WCT’s 1HFY21 core loss of -RM24m was within our but below consensus expectations. Earnings performance should see a broad based recovery towards year end as restrictions continue to loosen. Within our coverage, WCT’s prospects are most levered to the reopening and its string of success in raising cash does provide comfort during this period. Maintain forecasts and BUY rating with unchanged TP of RM0.59. Trading at a depressed P/B multiple of 0.26x (-1.5SD), stock should rebound in tandem with improving prospects.

Within expectations. WCT reported 2QFY21 results with revenue of RM435.6m (+41% QoQ, +16% YoY) and core earnings of RM16.1m (vs. core loss of -RM39.6m in 1QFY21; +78% YoY). This brings 1HFY21 performance to core loss of -RM23.5m (1HFY20: -RM6.9m). We deem the results within our but below consensus expectations (we projected FY21 core earnings of RM11.2m; while consensus projected core earnings of RM52.0m).

EIs. In deriving 1HFY21 numbers, we have adjusted 1QFY21 for: (i) Revenue and net profit from land sale of RM135m and RM57m; and (ii) reversal of arbitration expense of RM48m. No EIs are assumed for 2QFY21.

Dividends. No dividend was declared for the quarter.
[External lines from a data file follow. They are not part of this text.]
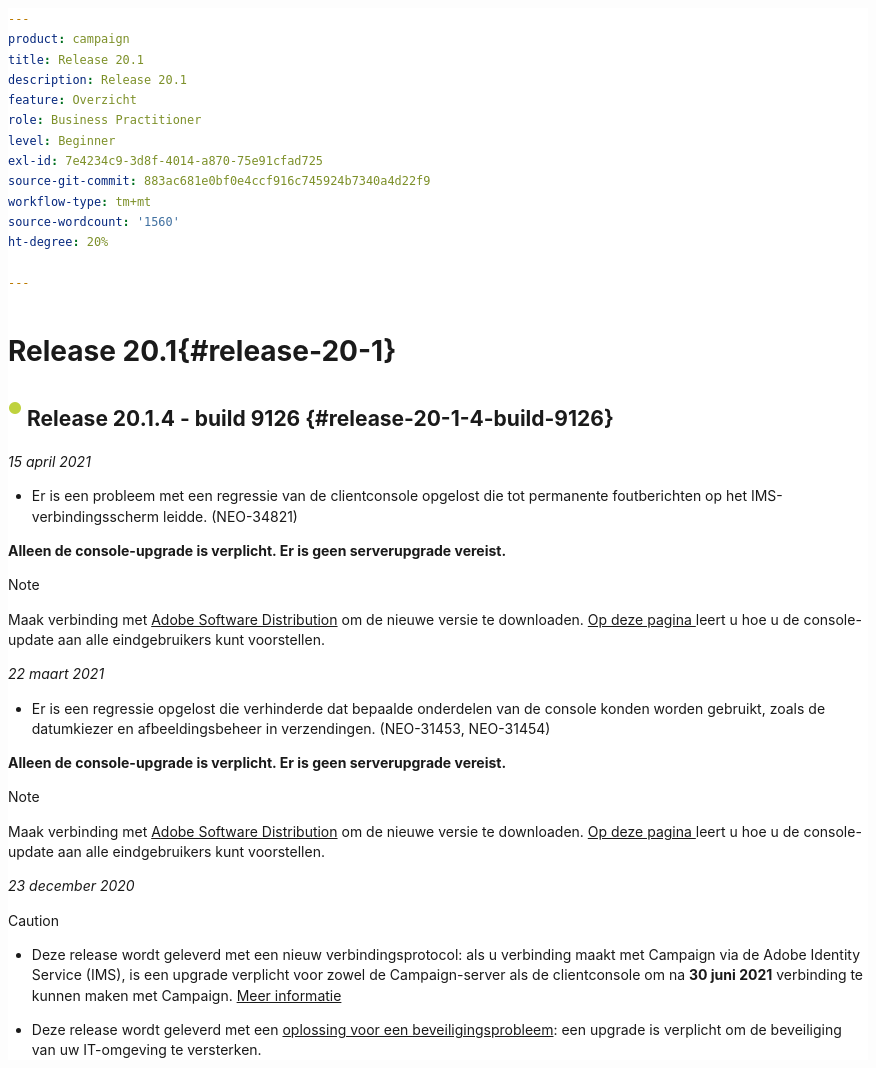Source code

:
 ```yaml
---
product: campaign
title: Release 20.1
description: Release 20.1
feature: Overzicht
role: Business Practitioner
level: Beginner
exl-id: 7e4234c9-3d8f-4014-a870-75e91cfad725
source-git-commit: 883ac681e0bf0e4ccf916c745924b7340a4d22f9
workflow-type: tm+mt
source-wordcount: '1560'
ht-degree: 20%

---
```


# Release 20.1{#release-20-1}

## ![](assets/do-not-localize/limited_2.png) Release 20.1.4 - build 9126 {#release-20-1-4-build-9126}

_15 april 2021_

* Er is een probleem met een regressie van de clientconsole opgelost die tot permanente foutberichten op het IMS-verbindingsscherm leidde. (NEO-34821)

**Alleen de console-upgrade is verplicht. Er is geen serverupgrade vereist.**

>[!NOTE]
>
> Maak verbinding met [Adobe Software Distribution](https://experience.adobe.com/#/downloads/content/software-distribution/en/campaign.html) om de nieuwe versie te downloaden. [Op deze pagina ](../../installation/using/client-console-availability-for-windows.md) leert u hoe u de console-update aan alle eindgebruikers kunt voorstellen.

_22 maart 2021_

* Er is een regressie opgelost die verhinderde dat bepaalde onderdelen van de console konden worden gebruikt, zoals de datumkiezer en afbeeldingsbeheer in verzendingen. (NEO-31453, NEO-31454)

**Alleen de console-upgrade is verplicht. Er is geen serverupgrade vereist.**

>[!NOTE]
>
> Maak verbinding met [Adobe Software Distribution](https://experience.adobe.com/#/downloads/content/software-distribution/en/campaign.html) om de nieuwe versie te downloaden. [Op deze pagina ](../../installation/using/client-console-availability-for-windows.md) leert u hoe u de console-update aan alle eindgebruikers kunt voorstellen.

_23 december 2020_

>[!CAUTION]
>
> * Deze release wordt geleverd met een nieuw verbindingsprotocol: als u verbinding maakt met Campaign via de Adobe Identity Service (IMS), is een upgrade verplicht voor zowel de Campaign-server als de clientconsole om na **30 juni 2021** verbinding te kunnen maken met Campaign. [Meer informatie](../../technotes/ims-updates.md)
   >
   > 
* Deze release wordt geleverd met een [oplossing voor een beveiligingsprobleem](https://helpx.adobe.com/nl/security/products/campaign/apsb21-04.html): een upgrade is verplicht om de beveiliging van uw IT-omgeving te versterken.
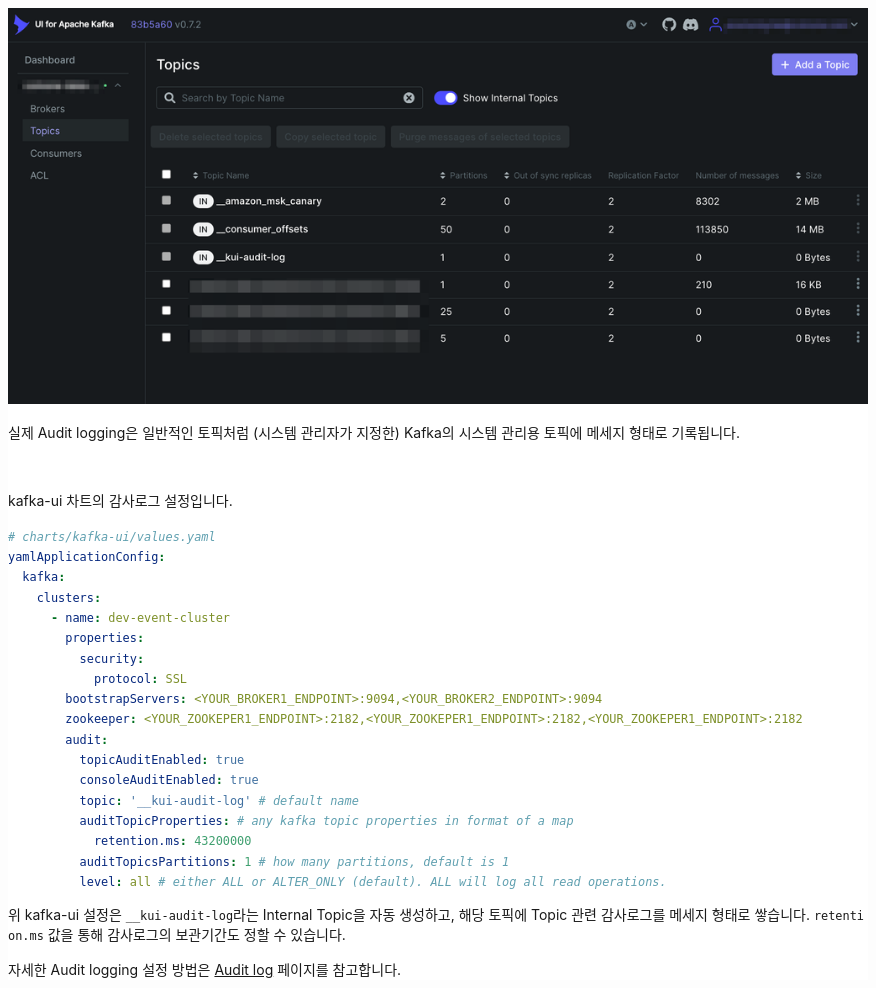 ![Audit logging](./1.png)

실제 Audit logging은 일반적인 토픽처럼 (시스템 관리자가 지정한) Kafka의 시스템 관리용 토픽에 메세지 형태로 기록됩니다.

&nbsp;

kafka-ui 차트의 감사로그 설정입니다.

```yaml
# charts/kafka-ui/values.yaml
yamlApplicationConfig:
  kafka:
    clusters:
      - name: dev-event-cluster
        properties:
          security:
            protocol: SSL
        bootstrapServers: <YOUR_BROKER1_ENDPOINT>:9094,<YOUR_BROKER2_ENDPOINT>:9094
        zookeeper: <YOUR_ZOOKEPER1_ENDPOINT>:2182,<YOUR_ZOOKEPER1_ENDPOINT>:2182,<YOUR_ZOOKEPER1_ENDPOINT>:2182
        audit:
          topicAuditEnabled: true
          consoleAuditEnabled: true
          topic: '__kui-audit-log' # default name
          auditTopicProperties: # any kafka topic properties in format of a map
            retention.ms: 43200000
          auditTopicsPartitions: 1 # how many partitions, default is 1
          level: all # either ALL or ALTER_ONLY (default). ALL will log all read operations.
```

위 kafka-ui 설정은 `__kui-audit-log`라는 Internal Topic을 자동 생성하고, 해당 토픽에 Topic 관련 감사로그를 메세지 형태로 쌓습니다. `retention.ms` 값을 통해 감사로그의 보관기간도 정할 수 있습니다.

자세한 Audit logging 설정 방법은 [Audit log](https://docs.kafka-ui.provectus.io/configuration/audit-log) 페이지를 참고합니다.
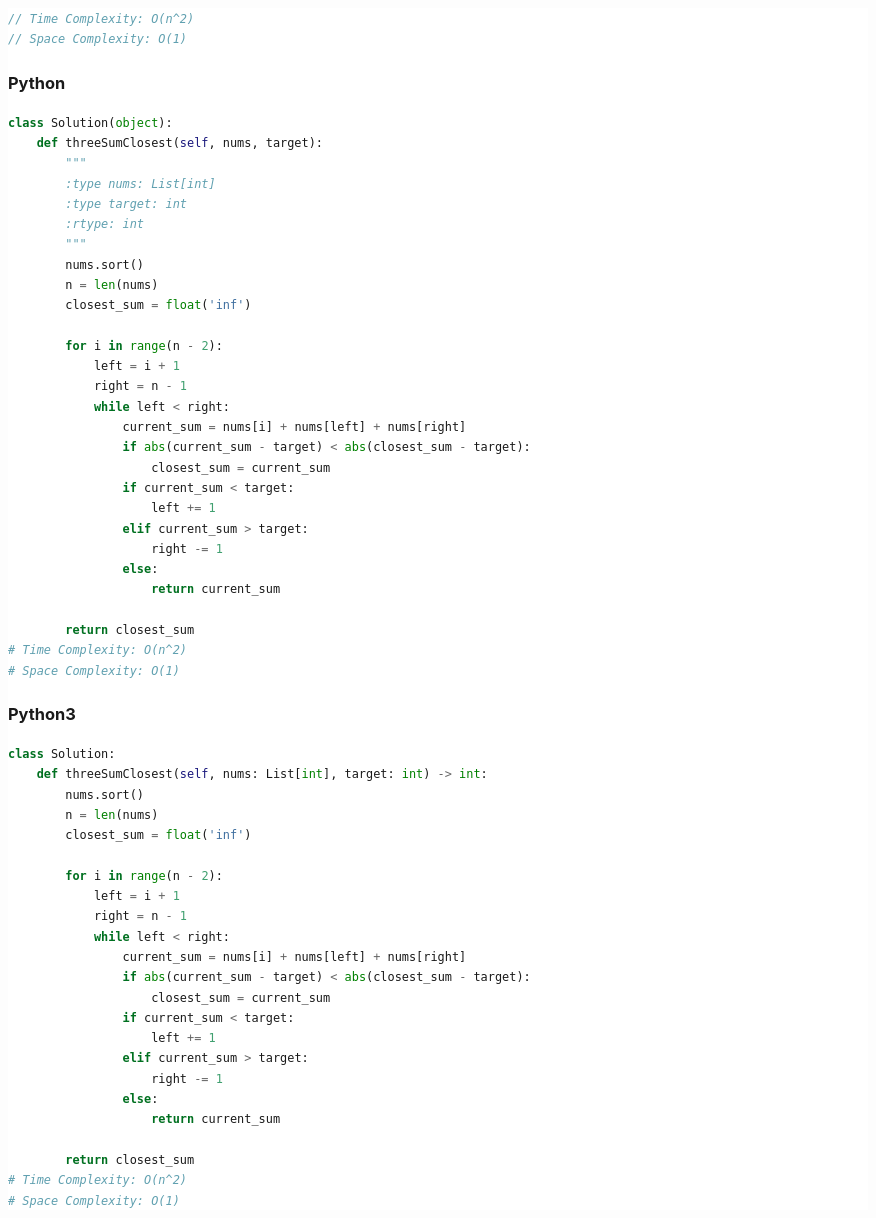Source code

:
 ```java
// Time Complexity: O(n^2)
// Space Complexity: O(1)
```

### Python
```python
class Solution(object):
    def threeSumClosest(self, nums, target):
        """
        :type nums: List[int]
        :type target: int
        :rtype: int
        """
        nums.sort()
        n = len(nums)
        closest_sum = float('inf')

        for i in range(n - 2):
            left = i + 1
            right = n - 1
            while left < right:
                current_sum = nums[i] + nums[left] + nums[right]
                if abs(current_sum - target) < abs(closest_sum - target):
                    closest_sum = current_sum
                if current_sum < target:
                    left += 1
                elif current_sum > target:
                    right -= 1
                else:
                    return current_sum

        return closest_sum
# Time Complexity: O(n^2)
# Space Complexity: O(1)
```

### Python3
```python
class Solution:
    def threeSumClosest(self, nums: List[int], target: int) -> int:
        nums.sort()
        n = len(nums)
        closest_sum = float('inf')

        for i in range(n - 2):
            left = i + 1
            right = n - 1
            while left < right:
                current_sum = nums[i] + nums[left] + nums[right]
                if abs(current_sum - target) < abs(closest_sum - target):
                    closest_sum = current_sum
                if current_sum < target:
                    left += 1
                elif current_sum > target:
                    right -= 1
                else:
                    return current_sum

        return closest_sum
# Time Complexity: O(n^2)
# Space Complexity: O(1)
```
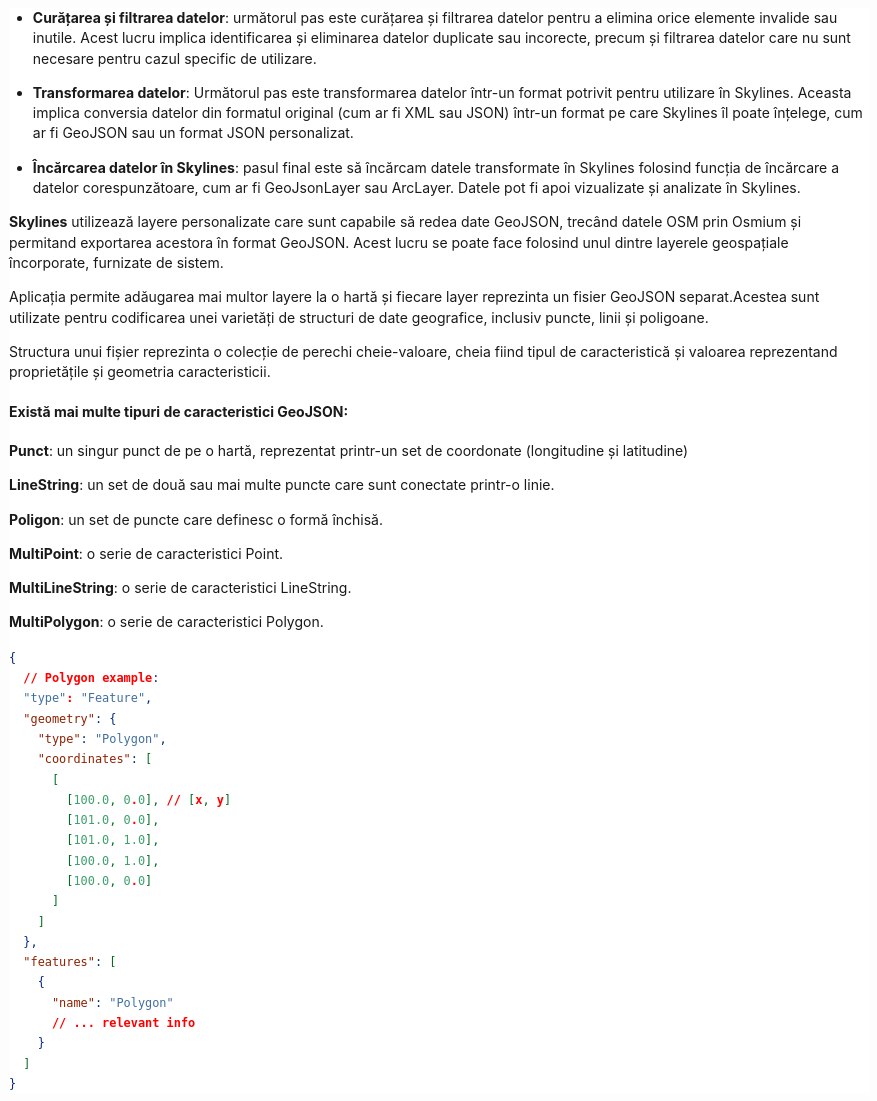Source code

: - **Curățarea și filtrarea datelor**: următorul pas este curățarea și filtrarea datelor pentru a elimina orice elemente invalide sau inutile. Acest lucru implica identificarea și eliminarea datelor duplicate sau incorecte, precum și filtrarea datelor care nu sunt necesare pentru cazul specific de utilizare.

- **Transformarea datelor**: Următorul pas este transformarea datelor într-un format potrivit pentru utilizare în Skylines. Aceasta implica conversia datelor din formatul original (cum ar fi XML sau JSON) într-un format pe care Skylines îl poate înțelege, cum ar fi GeoJSON sau un format JSON personalizat.
- **Încărcarea datelor în Skylines**: pasul final este să încărcam datele transformate în Skylines folosind funcția de încărcare a datelor corespunzătoare, cum ar fi GeoJsonLayer sau ArcLayer. Datele pot fi apoi vizualizate și analizate în Skylines.

**Skylines** utilizează layere personalizate care sunt capabile să redea date GeoJSON, trecând datele OSM prin Osmium și permitand exportarea acestora în format GeoJSON. Acest lucru se poate face folosind unul dintre layerele geospațiale încorporate, furnizate de sistem.

Aplicația permite adăugarea mai multor layere la o hartă și fiecare layer reprezinta un fisier GeoJSON separat.Acestea sunt utilizate pentru codificarea unei varietăți de structuri de date geografice, inclusiv puncte, linii și poligoane.

Structura unui fișier reprezinta o colecție de perechi cheie-valoare, cheia fiind tipul de caracteristică și valoarea reprezentand proprietățile și geometria caracteristicii.

#### **Există mai multe tipuri de caracteristici GeoJSON**:

**Punct**: un singur punct de pe o hartă, reprezentat printr-un set de coordonate (longitudine și latitudine)

**LineString**: un set de două sau mai multe puncte care sunt conectate printr-o linie.

**Poligon**: un set de puncte care definesc o formă închisă.

**MultiPoint**: o serie de caracteristici Point.

**MultiLineString**: o serie de caracteristici LineString.

**MultiPolygon**: o serie de caracteristici Polygon.

```json
{
  // Polygon example:
  "type": "Feature",
  "geometry": {
    "type": "Polygon",
    "coordinates": [
      [
        [100.0, 0.0], // [x, y]
        [101.0, 0.0],
        [101.0, 1.0],
        [100.0, 1.0],
        [100.0, 0.0]
      ]
    ]
  },
  "features": [
    {
      "name": "Polygon"
      // ... relevant info
    }
  ]
}
```
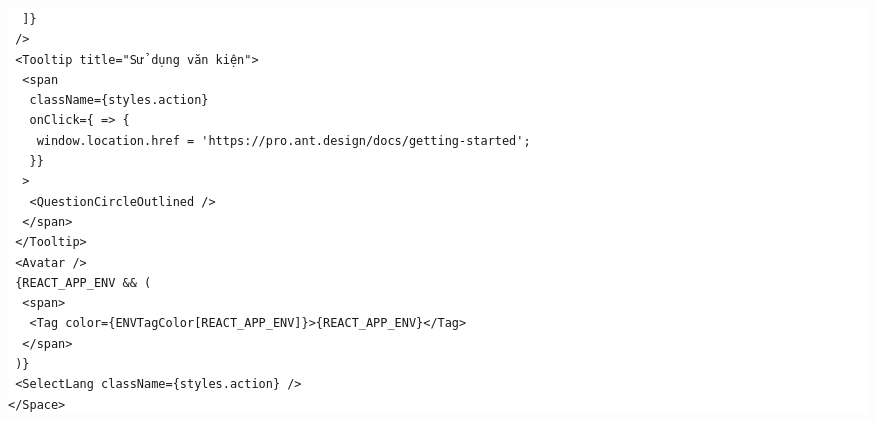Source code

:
 ```tsx | pure
  ]}
 />
 <Tooltip title="Sử dụng văn kiện">
  <span
   className={styles.action}
   onClick={ => {
    window.location.href = 'https://pro.ant.design/docs/getting-started';
   }}
  >
   <QuestionCircleOutlined />
  </span>
 </Tooltip>
 <Avatar />
 {REACT_APP_ENV && (
  <span>
   <Tag color={ENVTagColor[REACT_APP_ENV]}>{REACT_APP_ENV}</Tag>
  </span>
 )}
 <SelectLang className={styles.action} />
</Space>
```
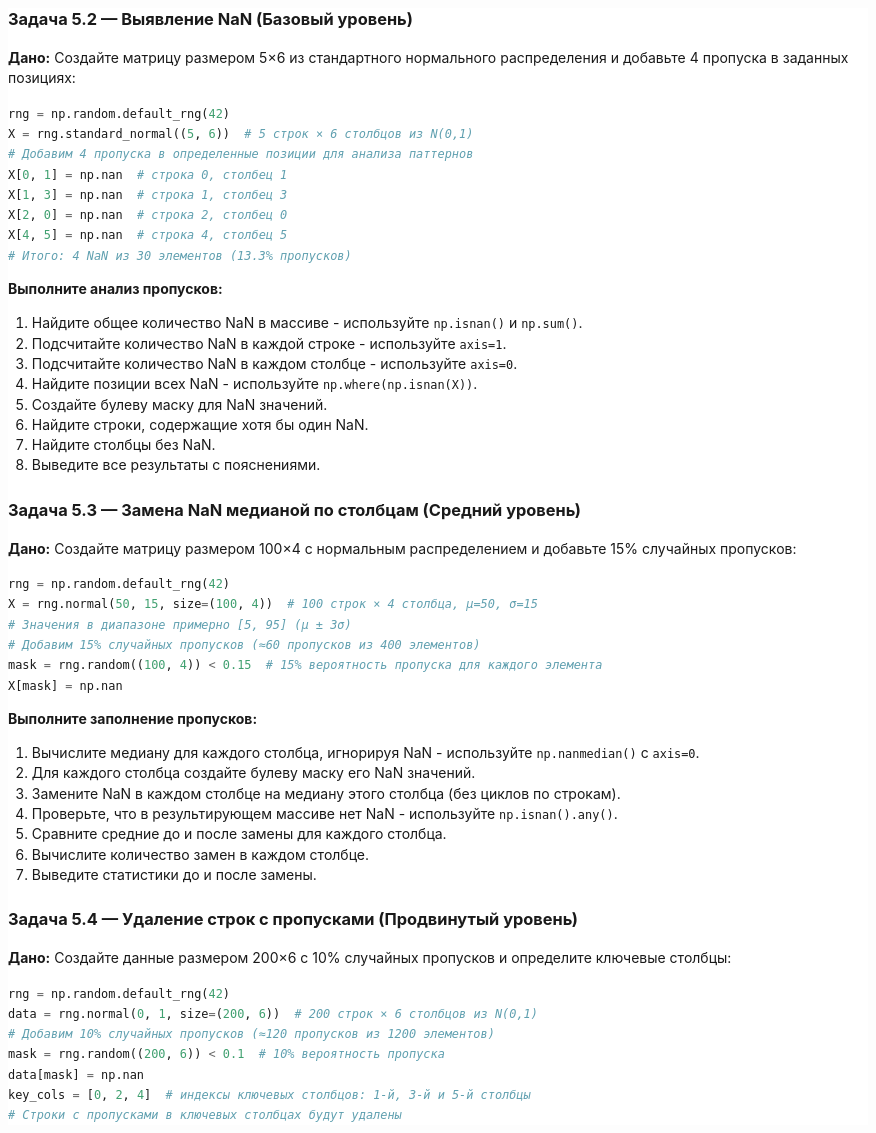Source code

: ### Задача 5.2 — Выявление NaN (Базовый уровень)

**Дано:** Создайте матрицу размером 5×6 из стандартного нормального распределения и добавьте 4 пропуска в заданных позициях:
```python
rng = np.random.default_rng(42)
X = rng.standard_normal((5, 6))  # 5 строк × 6 столбцов из N(0,1)
# Добавим 4 пропуска в определенные позиции для анализа паттернов
X[0, 1] = np.nan  # строка 0, столбец 1
X[1, 3] = np.nan  # строка 1, столбец 3
X[2, 0] = np.nan  # строка 2, столбец 0  
X[4, 5] = np.nan  # строка 4, столбец 5
# Итого: 4 NaN из 30 элементов (13.3% пропусков)
```

**Выполните анализ пропусков:**
1. Найдите общее количество NaN в массиве - используйте `np.isnan()` и `np.sum()`.
2. Подсчитайте количество NaN в каждой строке - используйте `axis=1`.
3. Подсчитайте количество NaN в каждом столбце - используйте `axis=0`.
4. Найдите позиции всех NaN - используйте `np.where(np.isnan(X))`.
5. Создайте булеву маску для NaN значений.
6. Найдите строки, содержащие хотя бы один NaN.
7. Найдите столбцы без NaN.
8. Выведите все результаты с пояснениями.

### Задача 5.3 — Замена NaN медианой по столбцам (Средний уровень)

**Дано:** Создайте матрицу размером 100×4 с нормальным распределением и добавьте 15% случайных пропусков:
```python
rng = np.random.default_rng(42)
X = rng.normal(50, 15, size=(100, 4))  # 100 строк × 4 столбца, μ=50, σ=15
# Значения в диапазоне примерно [5, 95] (μ ± 3σ)
# Добавим 15% случайных пропусков (≈60 пропусков из 400 элементов)
mask = rng.random((100, 4)) < 0.15  # 15% вероятность пропуска для каждого элемента
X[mask] = np.nan
```

**Выполните заполнение пропусков:**
1. Вычислите медиану для каждого столбца, игнорируя NaN - используйте `np.nanmedian()` с `axis=0`.
2. Для каждого столбца создайте булеву маску его NaN значений.
3. Замените NaN в каждом столбце на медиану этого столбца (без циклов по строкам).
4. Проверьте, что в результирующем массиве нет NaN - используйте `np.isnan().any()`.
5. Сравните средние до и после замены для каждого столбца.
6. Вычислите количество замен в каждом столбце.
7. Выведите статистики до и после замены.

### Задача 5.4 — Удаление строк с пропусками (Продвинутый уровень)

**Дано:** Создайте данные размером 200×6 с 10% случайных пропусков и определите ключевые столбцы:
```python
rng = np.random.default_rng(42)
data = rng.normal(0, 1, size=(200, 6))  # 200 строк × 6 столбцов из N(0,1)
# Добавим 10% случайных пропусков (≈120 пропусков из 1200 элементов)
mask = rng.random((200, 6)) < 0.1  # 10% вероятность пропуска
data[mask] = np.nan
key_cols = [0, 2, 4]  # индексы ключевых столбцов: 1-й, 3-й и 5-й столбцы
# Строки с пропусками в ключевых столбцах будут удалены
```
QoQ. Performance turned to core earnings of RM16.1m driven by stronger revenue (+41% QoQ) in both construction and property segments. We understand that midway through June (Phase 1) WCT only had 2 sites with negligible operations having secured approvals for most. Additionally, WCT did not recognise perpetual sukuk distribution in 2QFY21 further boosting its bottom-line (vs RM24m recognised in 1QFY21)

YoY. Core earnings rebounded by 78% off a low base with MCO1.0 dragging 2QFY20 performance. As mentioned above, WCT’s operations were not significantly affected by Phase 1 restrictions in June-21. The rebound was primarily driven by construction segment with revenue rebounding by 27%, we think due to more advance phases of construction for its projects as well as smaller disruptions this time around.

YTD. On a YTD basis, despite higher revenue of 4%, core loss widened from - RM6.9m in 1HFY20 to -RM23.5m in 1HFY21 due to: (i) lower other income (-87%) from lower cash balance, (ii) wider losses at JV and (iii) higher perpetual distribution.

Outlook. WCT’s earnings should see a broad based recovery towards year end as restrictions continue to loosen. Its strong construction order book of RM5.4bn could anchor earnings moving ahead having beaten our replenishment expectations coming in at RM1.1bn this year. The company’s string of success in raising cash via land sale and arbitration win does provide comfort during this difficult period (RM782m assuming RM251m is repaid to subcon). Within our coverage, WCT’s prospects are most levered to the reopening with its leisure and hospitality segments to rebound while property sales could be aided by ongoing HOC and low interest rates.

Forecast. Maintain forecasts pending further clarity from today’s briefing.

Maintain BUY, TP: RM0.59. Maintain BUY with unchanged TP of RM0.59 based on a 20% discount to SOP value of RM0.73. Our TP implies FY21/22/23 P/E of 69.9x/22.8x/10.5x. Trading at a depressed P/B multiple of 0.26x (-1.5SD), stock should rebound in tandem with improving prospects. Catalysts: speedy reopening, dissipating political noise and recovery in job flows. Downside risks include: Covid-19 setbacks, return of political uncertainty and larger than expected cash burn.